Sometimes a document, typically a plastic card similar to a payment card, is issued as proof of eligibility for discounts. In other cases, existing documents proving status (as student, disabled, resident, etc.) are accepted. Documentation may not be required, for example, for people who are obviously young or old enough to qualify for age-related discounts. In some cases, the card may be issued to anyone who asks.

=== Coupons ===

Coupons are associated with Sunday circulars and help consumers who struggle to make ends meet. A coupon is a discount, either of a certain specified amount or a percentage to the holder of a voucher, usually with certain terms. Commonly, there are restrictions as for other discounts, such as being valid only if a certain quantity is bought or only if the customer is older than a specified age. Today coupons are not only printed in newspapers, and brochures. Coupons are offered to customers at the counter after they have paid for their purchase.

=== Rebates ===

A refund of part or sometimes the full price of the product following purchase, though some rebates are offered at the time of purchase. A particular case is the promise of a refund in full if applied for in a restricted date range some years in the future; the hope is that the promise will lure customers and increase sales, but that the majority will fail to meet the conditions for a valid claim.

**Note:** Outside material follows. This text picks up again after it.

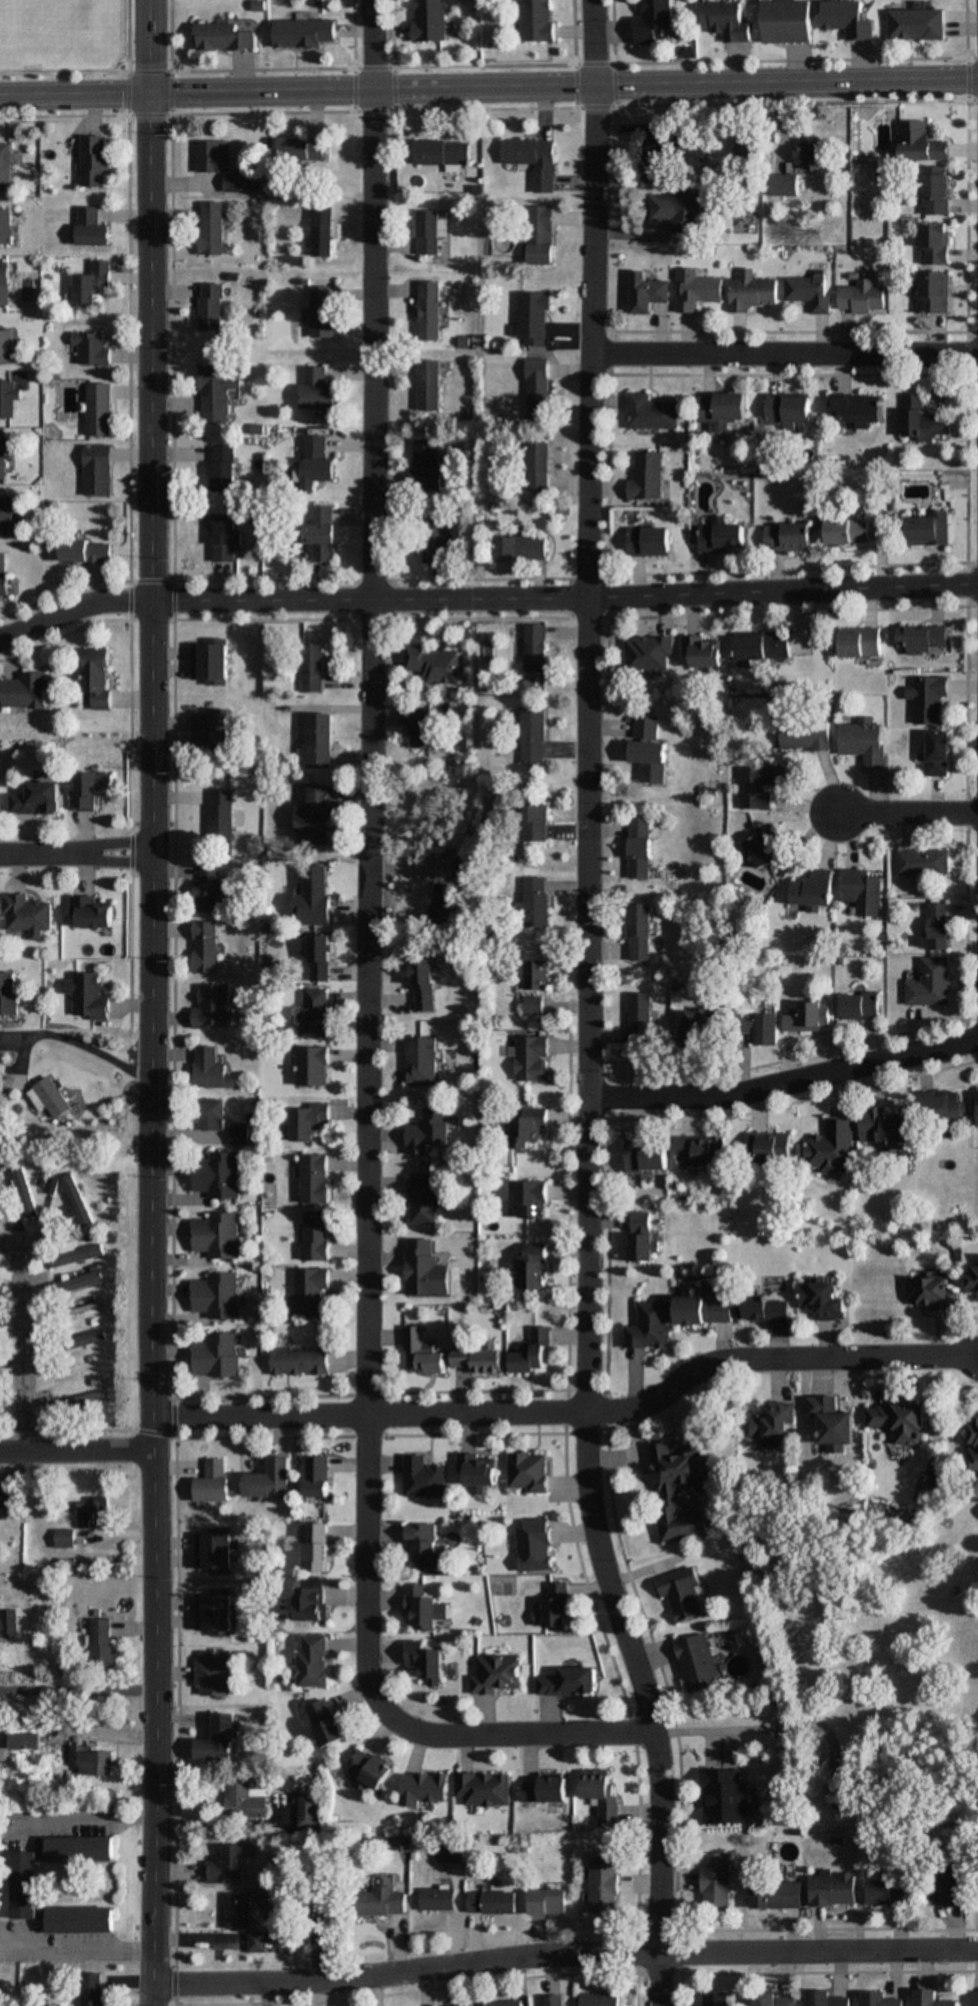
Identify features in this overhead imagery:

===Promotional allowance===
Promotional allowances are also known as trade-in allowances. These are price reductions given to the buyer for performing some promotional activity. These include an allowance for creating and maintaining an in-store display or a co-op advertising allowance. Trade-in allowances are most common in the automobile industry, but they are also given for other durable goods.

=== Brokerage allowance ===
From the point of view of the manufacturer, any brokerage fee paid is similar to a promotional allowance. It is usually based on a percentage of the sales generated by the broker.